AA: Foremost, I think Fixer Studios is an enthusiasm-driven machine. By being completely transparent and collaborative in decision making, every team member has reason to feel very connected to the project and empowered to make sure they’re proud of it.

Further, there are lots of examples of multi-talented folks on the team making great contributions outside of their core skill set. As a team member, if you have the enthusiasm, time and talent to deliver any kind of task, then we say go for it!

For example, our business lead is a professional marketer in the games industry, and after forty (or sixty) hours a week at the day job he was looking for a good reason to occasionally practice his other passion – music. So, not only is he helping the business team, he’s also composed Sinister Dexter’s score.

IMA: With so many ideas, from so many different creators, how does Fixer Studios avoid the potential chaos and conflicts of there being “too many cooks in the kitchen?”

AA: Honestly, the talented individuals of the team can take more credit for that than our organizational structure can. First, our open and respectful communication works well within our team to resolve any outright disagreements quickly and to the benefit of the project. Also, leads like Eric Olson have strong management experience from other gigs, and work with their teams to ensure that everyone feels efficient and productive.

We’ve got a lot of work to do bringing a hardcore game to a market that is traditionally more casual. That means that we’ve identified challenges that need lots of perspectives, and by contrast we find quick consensus where it makes the most sense to have a single contributor simply knock a task out alone. There’s enough work to go around, so the leads don’t have too much trouble managing duplication.

IMA: Can you tell us a bit more about Sinister Dexter? Being a spiritual successor to a pen-and-paper game, how many of the original gameplay elements have been carried over to this mobile experience?

AA: We’re working hard to ensure that Sinister Dexter honors the design philosophy and spirit of Spellbinder well. The truth is that Spellbinder is a great game that’s had its already tight balance further refined by passionate community members for more than three decades. By staying close to proven mechanics and balance we reduce our chance of undoing all that hard work already invested by the community.

That said, even a great game design has a few places that can be improved, and we’re working with Dr. Richard Bartle, the game’s original creator, to address those fixes. As a preview, the core dueling mechanics remain unchanged, though some problematic spells have been tuned. Also, we’ve shared our rules tweaks with a select handful of champion-level players in the community, and are in close communication with them to gather feedback. We also plan to run a closed beta and iterate upon these tweaks to ensure the best dueling experience we can deliver.

IMA: What was the experience of working with Dr. Bartle like for the team?

AA: Our interaction with Dr. Bartle has been really rewarding for the team here at Fixer Studios. As a group that’s working on Sinister Dexter for the love of the project, having his full support and enthusiasm has buoyed our spirits as well as helped tune game mechanics.
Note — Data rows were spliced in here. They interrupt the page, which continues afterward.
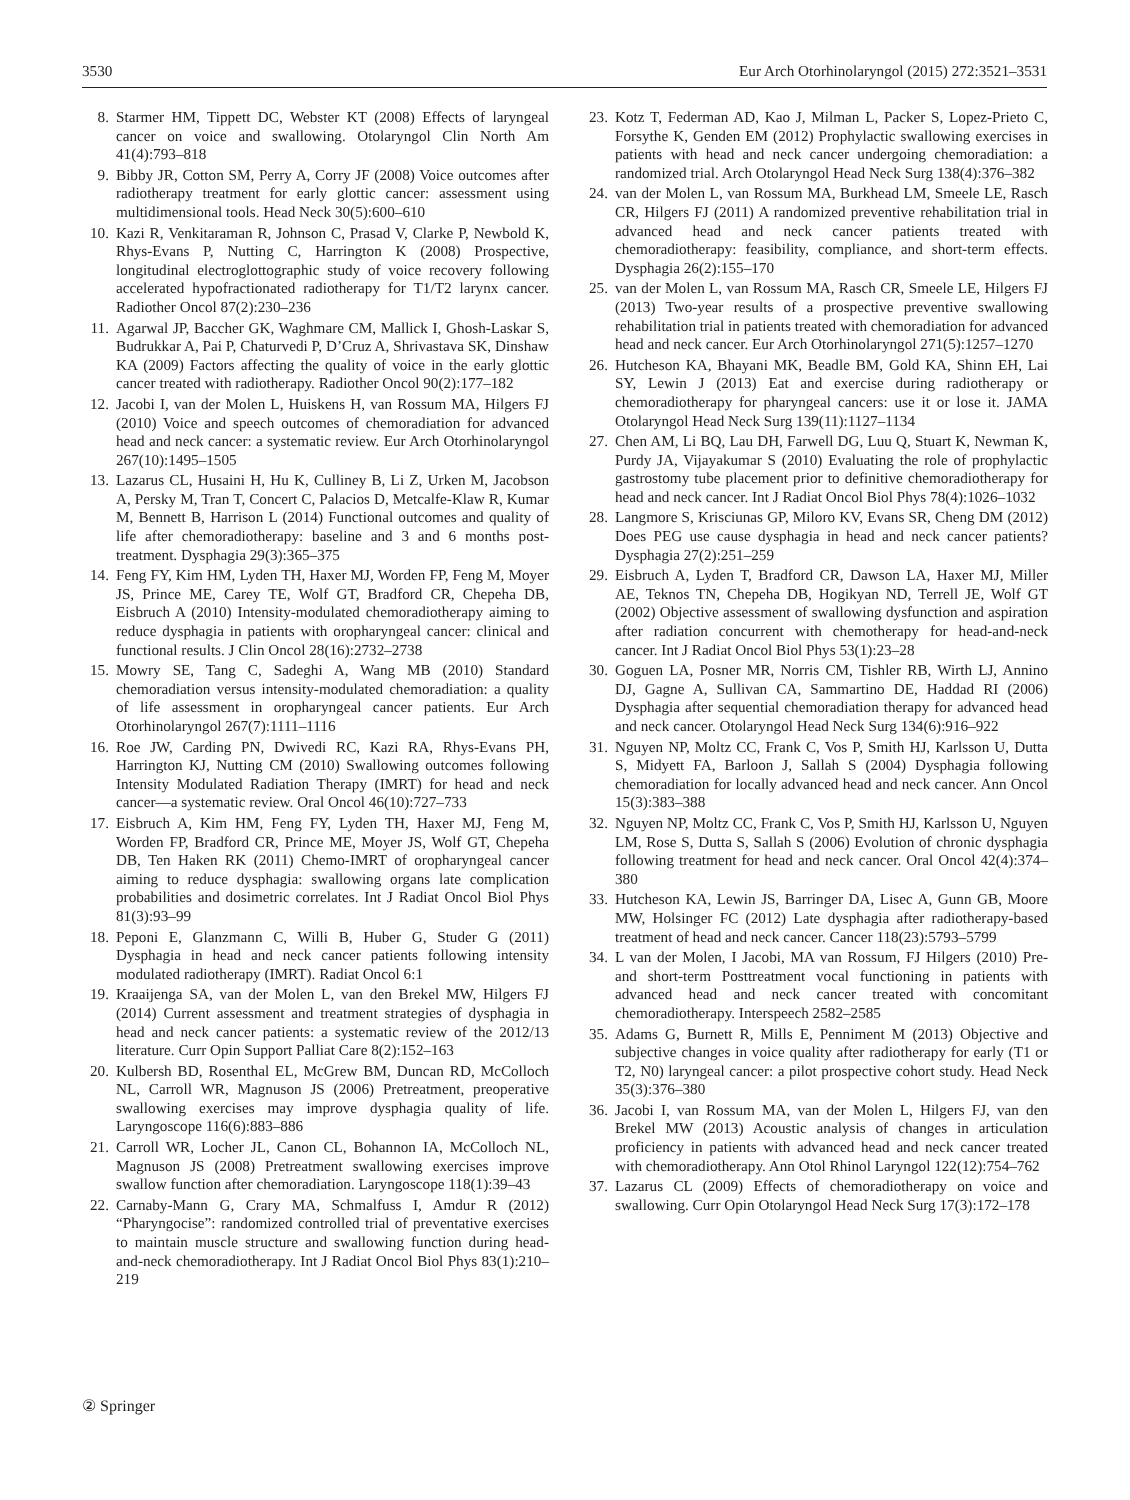3530 Eur Arch Otorhinolaryngol (2015) 272:3521–3531
8. Starmer HM, Tippett DC, Webster KT (2008) Effects of laryngeal cancer on voice and swallowing. Otolaryngol Clin North Am 41(4):793–818
9. Bibby JR, Cotton SM, Perry A, Corry JF (2008) Voice outcomes after radiotherapy treatment for early glottic cancer: assessment using multidimensional tools. Head Neck 30(5):600–610
10. Kazi R, Venkitaraman R, Johnson C, Prasad V, Clarke P, Newbold K, Rhys-Evans P, Nutting C, Harrington K (2008) Prospective, longitudinal electroglottographic study of voice recovery following accelerated hypofractionated radiotherapy for T1/T2 larynx cancer. Radiother Oncol 87(2):230–236
11. Agarwal JP, Baccher GK, Waghmare CM, Mallick I, Ghosh-Laskar S, Budrukkar A, Pai P, Chaturvedi P, D’Cruz A, Shrivastava SK, Dinshaw KA (2009) Factors affecting the quality of voice in the early glottic cancer treated with radiotherapy. Radiother Oncol 90(2):177–182
12. Jacobi I, van der Molen L, Huiskens H, van Rossum MA, Hilgers FJ (2010) Voice and speech outcomes of chemoradiation for advanced head and neck cancer: a systematic review. Eur Arch Otorhinolaryngol 267(10):1495–1505
13. Lazarus CL, Husaini H, Hu K, Culliney B, Li Z, Urken M, Jacobson A, Persky M, Tran T, Concert C, Palacios D, Metcalfe-Klaw R, Kumar M, Bennett B, Harrison L (2014) Functional outcomes and quality of life after chemoradiotherapy: baseline and 3 and 6 months post-treatment. Dysphagia 29(3):365–375
14. Feng FY, Kim HM, Lyden TH, Haxer MJ, Worden FP, Feng M, Moyer JS, Prince ME, Carey TE, Wolf GT, Bradford CR, Chepeha DB, Eisbruch A (2010) Intensity-modulated chemoradiotherapy aiming to reduce dysphagia in patients with oropharyngeal cancer: clinical and functional results. J Clin Oncol 28(16):2732–2738
15. Mowry SE, Tang C, Sadeghi A, Wang MB (2010) Standard chemoradiation versus intensity-modulated chemoradiation: a quality of life assessment in oropharyngeal cancer patients. Eur Arch Otorhinolaryngol 267(7):1111–1116
16. Roe JW, Carding PN, Dwivedi RC, Kazi RA, Rhys-Evans PH, Harrington KJ, Nutting CM (2010) Swallowing outcomes following Intensity Modulated Radiation Therapy (IMRT) for head and neck cancer—a systematic review. Oral Oncol 46(10):727–733
17. Eisbruch A, Kim HM, Feng FY, Lyden TH, Haxer MJ, Feng M, Worden FP, Bradford CR, Prince ME, Moyer JS, Wolf GT, Chepeha DB, Ten Haken RK (2011) Chemo-IMRT of oropharyngeal cancer aiming to reduce dysphagia: swallowing organs late complication probabilities and dosimetric correlates. Int J Radiat Oncol Biol Phys 81(3):93–99
18. Peponi E, Glanzmann C, Willi B, Huber G, Studer G (2011) Dysphagia in head and neck cancer patients following intensity modulated radiotherapy (IMRT). Radiat Oncol 6:1
19. Kraaijenga SA, van der Molen L, van den Brekel MW, Hilgers FJ (2014) Current assessment and treatment strategies of dysphagia in head and neck cancer patients: a systematic review of the 2012/13 literature. Curr Opin Support Palliat Care 8(2):152–163
20. Kulbersh BD, Rosenthal EL, McGrew BM, Duncan RD, McColloch NL, Carroll WR, Magnuson JS (2006) Pretreatment, preoperative swallowing exercises may improve dysphagia quality of life. Laryngoscope 116(6):883–886
21. Carroll WR, Locher JL, Canon CL, Bohannon IA, McColloch NL, Magnuson JS (2008) Pretreatment swallowing exercises improve swallow function after chemoradiation. Laryngoscope 118(1):39–43
22. Carnaby-Mann G, Crary MA, Schmalfuss I, Amdur R (2012) “Pharyngocise”: randomized controlled trial of preventative exercises to maintain muscle structure and swallowing function during head-and-neck chemoradiotherapy. Int J Radiat Oncol Biol Phys 83(1):210–219
23. Kotz T, Federman AD, Kao J, Milman L, Packer S, Lopez-Prieto C, Forsythe K, Genden EM (2012) Prophylactic swallowing exercises in patients with head and neck cancer undergoing chemoradiation: a randomized trial. Arch Otolaryngol Head Neck Surg 138(4):376–382
24. van der Molen L, van Rossum MA, Burkhead LM, Smeele LE, Rasch CR, Hilgers FJ (2011) A randomized preventive rehabilitation trial in advanced head and neck cancer patients treated with chemoradiotherapy: feasibility, compliance, and short-term effects. Dysphagia 26(2):155–170
25. van der Molen L, van Rossum MA, Rasch CR, Smeele LE, Hilgers FJ (2013) Two-year results of a prospective preventive swallowing rehabilitation trial in patients treated with chemoradiation for advanced head and neck cancer. Eur Arch Otorhinolaryngol 271(5):1257–1270
26. Hutcheson KA, Bhayani MK, Beadle BM, Gold KA, Shinn EH, Lai SY, Lewin J (2013) Eat and exercise during radiotherapy or chemoradiotherapy for pharyngeal cancers: use it or lose it. JAMA Otolaryngol Head Neck Surg 139(11):1127–1134
27. Chen AM, Li BQ, Lau DH, Farwell DG, Luu Q, Stuart K, Newman K, Purdy JA, Vijayakumar S (2010) Evaluating the role of prophylactic gastrostomy tube placement prior to definitive chemoradiotherapy for head and neck cancer. Int J Radiat Oncol Biol Phys 78(4):1026–1032
28. Langmore S, Krisciunas GP, Miloro KV, Evans SR, Cheng DM (2012) Does PEG use cause dysphagia in head and neck cancer patients? Dysphagia 27(2):251–259
29. Eisbruch A, Lyden T, Bradford CR, Dawson LA, Haxer MJ, Miller AE, Teknos TN, Chepeha DB, Hogikyan ND, Terrell JE, Wolf GT (2002) Objective assessment of swallowing dysfunction and aspiration after radiation concurrent with chemotherapy for head-and-neck cancer. Int J Radiat Oncol Biol Phys 53(1):23–28
30. Goguen LA, Posner MR, Norris CM, Tishler RB, Wirth LJ, Annino DJ, Gagne A, Sullivan CA, Sammartino DE, Haddad RI (2006) Dysphagia after sequential chemoradiation therapy for advanced head and neck cancer. Otolaryngol Head Neck Surg 134(6):916–922
31. Nguyen NP, Moltz CC, Frank C, Vos P, Smith HJ, Karlsson U, Dutta S, Midyett FA, Barloon J, Sallah S (2004) Dysphagia following chemoradiation for locally advanced head and neck cancer. Ann Oncol 15(3):383–388
32. Nguyen NP, Moltz CC, Frank C, Vos P, Smith HJ, Karlsson U, Nguyen LM, Rose S, Dutta S, Sallah S (2006) Evolution of chronic dysphagia following treatment for head and neck cancer. Oral Oncol 42(4):374–380
33. Hutcheson KA, Lewin JS, Barringer DA, Lisec A, Gunn GB, Moore MW, Holsinger FC (2012) Late dysphagia after radiotherapy-based treatment of head and neck cancer. Cancer 118(23):5793–5799
34. L van der Molen, I Jacobi, MA van Rossum, FJ Hilgers (2010) Pre- and short-term Posttreatment vocal functioning in patients with advanced head and neck cancer treated with concomitant chemoradiotherapy. Interspeech 2582–2585
35. Adams G, Burnett R, Mills E, Penniment M (2013) Objective and subjective changes in voice quality after radiotherapy for early (T1 or T2, N0) laryngeal cancer: a pilot prospective cohort study. Head Neck 35(3):376–380
36. Jacobi I, van Rossum MA, van der Molen L, Hilgers FJ, van den Brekel MW (2013) Acoustic analysis of changes in articulation proficiency in patients with advanced head and neck cancer treated with chemoradiotherapy. Ann Otol Rhinol Laryngol 122(12):754–762
37. Lazarus CL (2009) Effects of chemoradiotherapy on voice and swallowing. Curr Opin Otolaryngol Head Neck Surg 17(3):172–178
② Springer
As a designer and scholar, he has a deep level of understanding for player motivations that inspire us to make a game we hope players will find treats them with the utmost respect. Also, it’s been a lot of fun learning the context for a game some of us have played for more than a decade.

For instance, we asked Dr. Bartle why a particular spell was called “Time Stop” when its effects more skewed or warped time than stopping it. His answer was that Rocky Horror Picture Show had just been released in 1975, and at the time he was hesitant to “Do the Time Warp” again. All in all, we couldn’t be happier with our partnership with Dr. Bartle, and if you have the chance to collaborate with him, we strongly encourage it.

IMA: Are there any other games currently in development at Fixer Studios?

AA: Nope, currently we’re a one-project team. Once Sinister Dexter is launched and has a good update cadence going, we’ll sit down (even virtually) as a team and discuss what we’d like to do next.